The U.S. economy is on track to have cooled in Q4, following a period of robust growth. Despite the expected moderation, the economy remains resilient and continues to show signs of strength in key sectors.
Economists anticipate that GDP grew 2.0% in Q4 sequentially, a moderation from the 4.9% pace in Q3. On an annual basis, GDP likely expanded by 2.6%. The official GDP report for October through December is set to be released at 8:30 a.m. ET on Thursday.
According to the Schwab Center for Financial Research, the surprising strength of Q3 GDP raised concerns about a potential rate cut in March if that momentum carried into Q4. However, the actual Q4 figures will provide more clarity on this matter.

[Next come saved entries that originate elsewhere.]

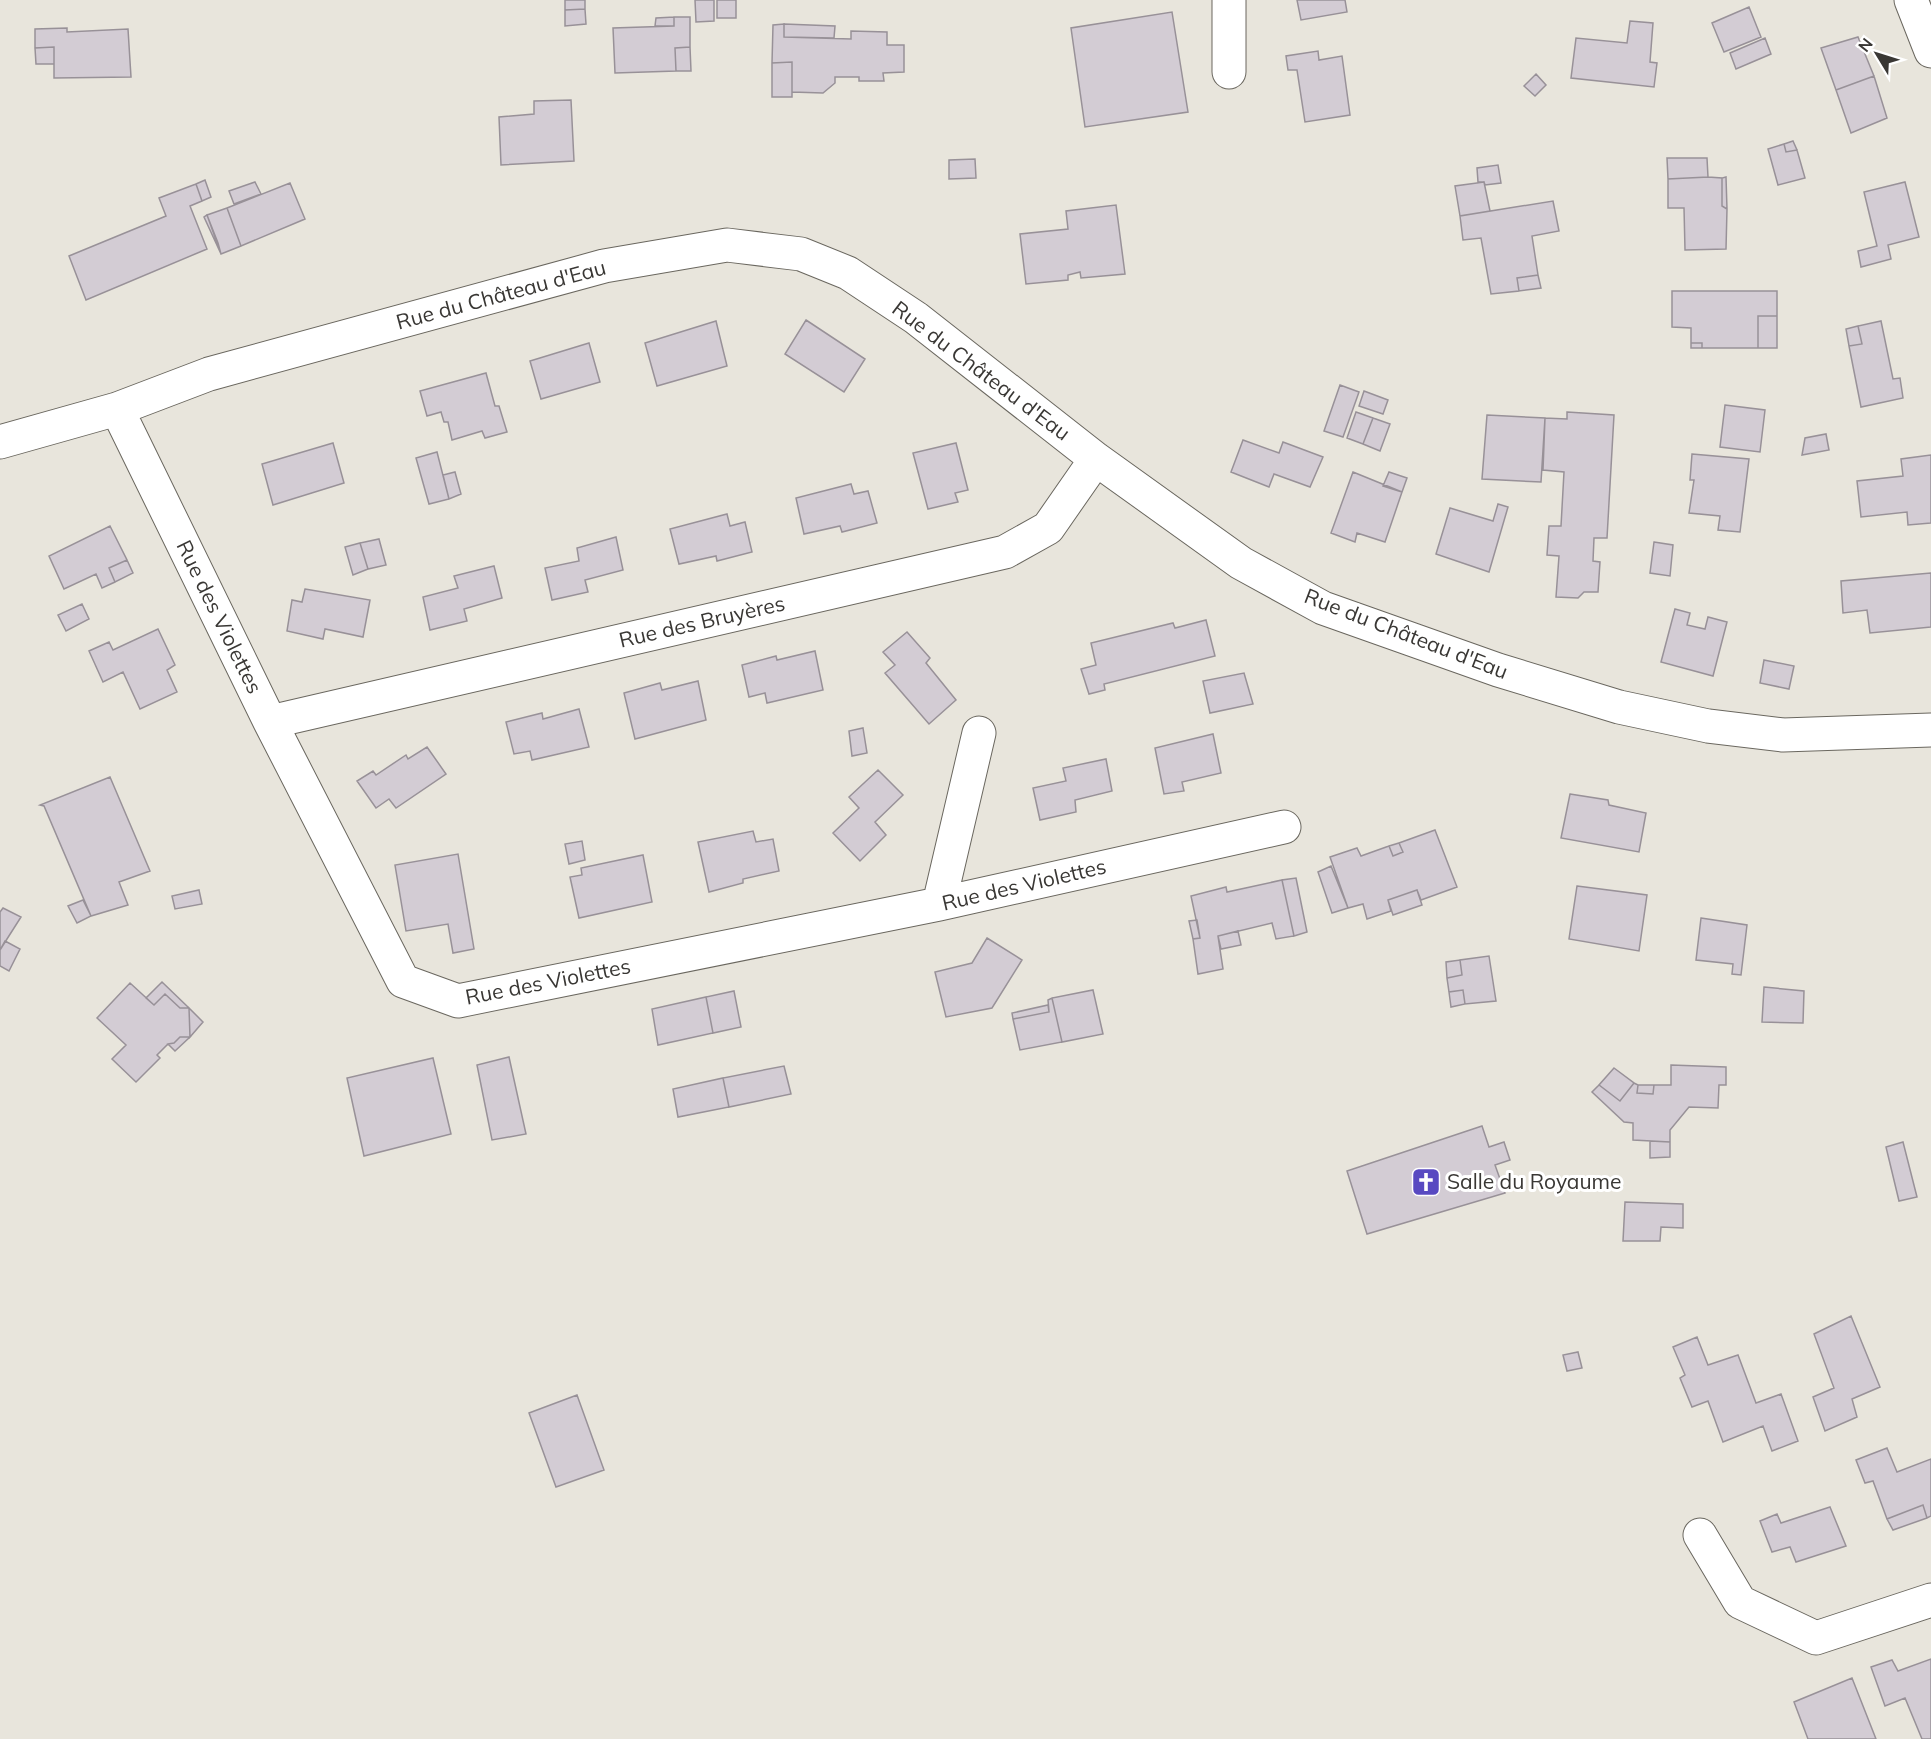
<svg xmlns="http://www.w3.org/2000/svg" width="1931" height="1739" font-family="Mulish,sans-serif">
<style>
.building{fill:#d3ccd4;stroke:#989198;stroke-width:1.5}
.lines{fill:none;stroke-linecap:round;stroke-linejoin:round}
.minor-casing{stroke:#6a675f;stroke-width:35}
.minor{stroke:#fff;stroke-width:33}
.labels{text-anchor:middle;stroke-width:6;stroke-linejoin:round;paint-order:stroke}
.street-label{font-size:21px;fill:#393734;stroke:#fff}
.poi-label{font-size:21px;fill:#393734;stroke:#fff;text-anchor:start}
</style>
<rect width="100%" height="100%" fill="#e8e5dc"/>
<!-- building -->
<path class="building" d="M565,0h20v9l-20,1z
M695,0h19v21l-18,1z
M717,0h19v18h-19z
M1297,0h48l2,12 -46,8z
M1749,7l12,30 -37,15 -12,-29z
M585,9l1,15 -21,2v-16z
M1172,12l16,100 -103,15 -14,-99z
M674,17v9h-19l1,-8z
M674,17h16v30l-15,1 1,23 -61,2 -2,-45 61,-2z
M1630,21l23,2 -3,39 7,1 -3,24 -83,-9 5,-40 51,5z
M784,24v13l67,2v-8l36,1v13h17v27l-21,1 1,8h-25v-4h-24v6l-12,10 -31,-1v-30l-20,1 1,-38z
M784,24l51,2 -1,12 -50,-1z
M67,28v4l61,-3 3,48 -77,1v-31l-19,1v-19z
M1858,37l16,39 -38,14 -15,-42z
M1765,38l6,16 -35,15 -6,-16z
M54,47v17h-18l-1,-16z
M690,47l1,24h-15l-1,-23z
M1318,51l1,9 23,-4 8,59 -45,7 -8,-52h-9l-2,-14z
M792,62v35h-20v-34z
M1536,74l10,11 -11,11 -11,-10z
M1874,76l13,42 -36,15 -15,-43z
M571,100l3,61 -73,4 -2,-48 35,-3v-13z
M1793,141l4,9 -11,2 -2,-8z
M1784,144l2,8 11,-2 8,28 -27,7 -10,-36z
M1667,158h40l1,19 -40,2z
M975,159l1,19 -27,1v-19z
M1498,165l3,18 -16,2 -1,-3h-6l-1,-14z
M1708,177l14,1v28l5,3 -1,40 -41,1 -1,-42h-16v-29z
M1726,177l1,32 -5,-3v-28z
M205,180l6,17 -9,4 -6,-17z
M255,182l6,12 -27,10 -5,-13z
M1484,182l6,29 -30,5 -5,-30z
M1905,182l14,55 -31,8 3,14 -30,8 -3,-16 19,-5 -13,-54z
M290,183l15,36 -64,27 -14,-38z
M196,184l6,17 -12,5 17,43 -121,51 -17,-44 97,-40 -7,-18z
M1553,201l6,30 -27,5 6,39 -21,3 2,13 -28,3 -10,-56 -18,2 -3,-24z
M1116,205l9,69 -44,4 -1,-6 -12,3v5l-42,4 -6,-50 48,-5 -2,-18z
M227,208l14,38 -20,8 -14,-39z
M207,215l11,28 3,11 -17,-37z
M1538,275l3,13 -22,3 -2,-13z
M1672,291h105v25h-19v32h-56v-5h-11v-15l-19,-1z
M1758,316h19v32h-19z
M806,320l59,39 -21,33 -59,-38z
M716,321l11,45 -70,20 -12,-43z
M1881,321l12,58 7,-1 3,20 -42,9 -12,-61 13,-2 -4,-18z
M1858,326l4,18 -13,2 -3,-17z
M589,343l11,39 -59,17 -11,-38z
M1691,343h11v5h-11z
M486,373l9,33h4l8,26 -22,6 -3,-7 -30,9 -4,-18h-4l-3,-10 -14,4 -7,-25z
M1340,385l19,7 -16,45 -19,-6z
M1364,391l24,9 -5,14 -24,-8z
M1725,405l40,5 -5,42 -40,-5z
M1356,412l17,6 -10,26 -16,-6z
M1567,412l47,3 -7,123h-13l-1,23 7,1 -2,30h-14l-6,6 -22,-1 3,-41 -12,-1 2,-29h12l3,-54 -21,-2 2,-52 22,1z
M1487,415l58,3 -4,64 -59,-3z
M1373,418l17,6 -10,27 -17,-7z
M1826,434l3,16 -27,5 3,-17z
M1243,440l36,13 4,-11 40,15 -13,30 -36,-13 -5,13 -38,-15z
M333,443l11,40 -71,22 -11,-41z
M956,443l12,47 -13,3 3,9 -30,7 -15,-56z
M437,452l12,47 -20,5 -13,-46z
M1692,454l57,5 -9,73 -22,-2 2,-14 -31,-3 5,-33h-4z
M1931,455v68l-23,2 -1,-13 -46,5 -4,-36 46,-5 -2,-17z
M455,472l6,22 -12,5 -6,-24z
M1353,472l49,20 -17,50 -28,-9 -2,9 -24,-9z
M1389,472l18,6 -5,14 -19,-6z
M851,484l3,10 14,-3 9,32 -35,9 -2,-6 -36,8 -8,-36z
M1498,504l10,3 -19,65 -53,-18 14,-46 43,13z
M727,514l3,12 15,-4 7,30 -35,9 -1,-5 -37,8 -9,-35z
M110,526l17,34 -18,8 6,14 -13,6 -6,-14 -32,15 -15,-33z
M616,537l7,33 -38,10 3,12 -36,8 -7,-32 34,-7 -2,-13z
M379,539l7,26 -18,4 -8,-26z
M1654,542l19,3 -3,31 -20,-3z
M360,543l8,26 -15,6 -8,-28z
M127,560l6,13 -18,9 -6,-14z
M494,566l8,32 -38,11 3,12 -37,9 -7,-33 35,-9 -4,-12z
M1931,573v54l-61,6 -3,-23 -24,3 -2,-32z
M305,589l65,11 -7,37 -38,-8 -2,10 -36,-8 5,-31 10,2z
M82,604l7,15 -23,12 -8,-16z
M1675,609l15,4 -3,12 18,4 3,-12 19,5 -14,54 -52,-14z
M1206,620l9,36 -111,28 1,6 -16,4 -8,-25 15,-4 -5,-22 82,-20 2,5z
M158,629l17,36 -8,5 10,22 -37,17 -17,-37 -20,10 -14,-31 20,-9 4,8z
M907,632l23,26 -4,5 30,37 -27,24 -44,-51 10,-8 -12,-13z
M815,651l8,39 -56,13 -2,-10 -16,4 -7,-32 34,-9 1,4z
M1764,660l30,6 -5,23 -29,-6z
M1244,673l9,31 -43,9 -7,-32z
M698,681l8,39 -71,19 -11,-46 36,-10 2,7z
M579,709l10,38 -57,13 -2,-9 -16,3 -8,-32 36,-9 1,6z
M863,728l4,25 -15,3 -3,-25z
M1213,734l8,39 -39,9 2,9 -20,3 -9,-46z
M427,747l19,27 -50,34 -7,-9 -13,9 -19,-27 16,-10 3,4 30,-20 2,4z
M1106,759l6,32 -37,9 1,12 -36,8 -7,-32 33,-7 -3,-13z
M878,770l25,25 -28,27 11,13 -26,26 -27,-28 26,-25 -10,-11z
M110,777l40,94 -31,11 9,23 -37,11 -47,-110 -4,-1z
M1570,794l38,6 1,5 37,8 -7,39 -78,-14z
M1435,830l22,57 -36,13 -4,-10 -29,10 3,11 -24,8 -4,-15 -15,4 -18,-51 27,-9 4,8 28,-10 4,10 10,-4 -4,-9z
M753,831l3,11 17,-3 6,32 -36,8v4l-34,9 -11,-50z
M582,841l3,19 -16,4 -4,-20z
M1399,843l4,9 -10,4 -4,-10z
M458,854l16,95 -21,4 -5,-29 -42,7 -11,-66z
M643,855l9,47 -73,16 -9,-41 12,-2 -1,-7z
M1331,866l17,42 -16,5 -14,-41z
M1296,878l11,54 -13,4 -12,-56z
M1282,880l12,56 -18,3 -4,-16 -54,13 5,33 -25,5 -5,-35 7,-1 -9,-42 35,-9 1,5z
M1577,886l70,9 -8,56 -70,-12z
M199,890l3,14 -27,5 -3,-13z
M1417,890l5,15 -29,10 -5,-15z
M83,900l8,16 -14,7 -9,-17z
M3,908l18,9 -21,33v-38z
M1701,918l46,7 -6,50 -9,-1 1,-10 -37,-4z
M1197,920l3,18 -7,1 -4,-18z
M1238,931l3,14 -20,4 -3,-13z
M987,938l35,22 -30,48 -46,9 -11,-45 37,-9z
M5,941l15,8 -11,22 -9,-5v-16z
M1489,956l7,45 -31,3 -2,-14 -14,2 -2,-14 15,-3 -2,-15z
M1460,960l2,15 -15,3 -1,-16z
M162,982l27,26h-9l-15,-14 -11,11 -8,-7z
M130,983l24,22 11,-11 15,14h9l1,29h-10l-6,6 -6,1 -11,11 3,3 -24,24 -24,-23 14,-14 -29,-27z
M1764,987l40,4 -1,32 -41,-1z
M1093,990l10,44 -41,8 -10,-44z
M1463,990l2,14 -14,3 -2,-15z
M734,991l7,36 -28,6 -7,-36z
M706,997l7,36 -55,12 -6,-36z
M1052,998l10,44 -42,8 -7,-31 36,-7 -1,-12z
M1048,1005l1,7 -36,7 -1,-6z
M189,1008l14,14 -13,15z
M180,1037h10l-15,14 -7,-7 6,-1z
M509,1057l17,77 -34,6 -15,-75z
M433,1058l18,76 -87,22 -17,-78z
M1671,1065l55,2v18h-7l-1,23 -29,-1 -19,23v12l-37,-2v-17l-9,-1 -32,-30 7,-7 21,16 14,-18 4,2 -1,8 16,1 1,-9h17z
M784,1066l7,28 -62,13 -6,-29z
M1614,1068l20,15 -14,18 -21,-16z
M723,1078l6,29 -51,10 -5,-28z
M1638,1085h16l-1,9 -16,-1z
M1482,1126l7,21 15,-5 6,18 -15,5 10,28 -138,41 -20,-63z
M1650,1141l20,1v15l-20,1z
M1903,1142l14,55 -18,4 -13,-54z
M1625,1202l58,2v24l-22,-1 -1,14h-37z
M1851,1316l29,71 -28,12 5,18 -32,14 -12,-34 21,-9 -20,-54z
M1697,1337l11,28 30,-10 18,48 25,-9 17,47 -26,10 -9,-25 -40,16 -15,-41 -16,6 -12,-29 5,-3 -12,-28z
M1578,1352l4,16 -15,3 -4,-16z
M577,1395l27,75 -48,17 -27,-74z
M1887,1448l10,24 34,-13v57l-4,2 -4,-13 -36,14 -14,-38 -8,2 -9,-23z
M1923,1505l4,13 -34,12 -6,-11z
M1830,1507l16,39 -50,16 -6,-15 -18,5 -12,-31 17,-7 4,9z
M1931,1659v80h-9l-17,-41 -20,8 -14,-39 21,-7 6,11z
M1852,1678l24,61h-68l-14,-37z"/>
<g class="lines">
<!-- minor casing -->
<g class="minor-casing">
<path id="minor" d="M1229,0v72
M1911,0l20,51
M117,409l153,313 133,259 55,20 481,-97 345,-77
M0,442l117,-33 92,-35 395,-108 123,-21 74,9 47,19 68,45 180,141 145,104 82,45 175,62 121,37 89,19 75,9 148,-5
M270,722l735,-170 43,-24 48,-69
M939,904l40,-171
M1700,1535l40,67 76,36 115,-38"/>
</g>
<!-- minor -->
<use href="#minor" class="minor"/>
</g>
<!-- icons -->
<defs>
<g id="church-square" transform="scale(1.5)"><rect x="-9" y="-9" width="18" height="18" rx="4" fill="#5849c1" stroke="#fff"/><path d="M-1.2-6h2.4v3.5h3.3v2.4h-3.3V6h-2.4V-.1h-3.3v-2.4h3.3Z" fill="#fff"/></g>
</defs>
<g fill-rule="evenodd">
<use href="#church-square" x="1426" y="1182"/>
</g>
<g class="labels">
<!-- street labels -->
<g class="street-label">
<text transform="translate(501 295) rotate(-15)" y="7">Rue du Château d'Eau</text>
<text transform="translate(981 371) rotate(37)" y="7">Rue du Château d'Eau</text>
<text transform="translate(219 617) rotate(64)" y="7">Rue des Violettes</text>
<text transform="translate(702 622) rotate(-13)" y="7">Rue des Bruyères</text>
<text transform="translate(1406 634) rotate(21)" y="7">Rue du Château d'Eau</text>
<text transform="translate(1024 885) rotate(-13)" y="7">Rue des Violettes</text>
<text transform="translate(548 982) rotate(-11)" y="7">Rue des Violettes</text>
</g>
<!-- poi labels -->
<g class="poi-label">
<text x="1447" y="1189">Salle du Royaume</text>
</g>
</g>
<!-- north arrow -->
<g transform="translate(1877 54) rotate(308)" stroke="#ffffff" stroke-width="4.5" paint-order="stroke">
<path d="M0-4.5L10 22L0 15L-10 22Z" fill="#393734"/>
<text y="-9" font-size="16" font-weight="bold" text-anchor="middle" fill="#393734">N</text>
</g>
</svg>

Aside from the GDP report, the upcoming Personal Consumption Expenditures (PCE) report is also of great interest. Economists are expecting the core PCE price index to have risen by 3.0% Y/Y in December, marking the 11th consecutive month of slowing growth.
Commenting on the economic outlook, Charu Chanana, the Head of FX Strategy at Saxo, noted that both GDP and PCE data are likely to signal continuous disinflation and a resilient economy. She emphasized that core PCE remains a key focus, being the Federal Reserve’s preferred inflation gauge.
Chanana further stated, “Fed expectations have somewhat been misaligned to the rapid disinflationary forces at play, given the upside surprise in CPI and a pushback to easing expectations from Fed officials.”
It’s worth noting that consumers are showing resilience, with December retail sales surpassing expectations and consumer sentiment reaching its highest level since mid-2021.
While market sentiment leans towards the expectation of a Fed rate cut, there is a division on whether the cuts will commence in March or May.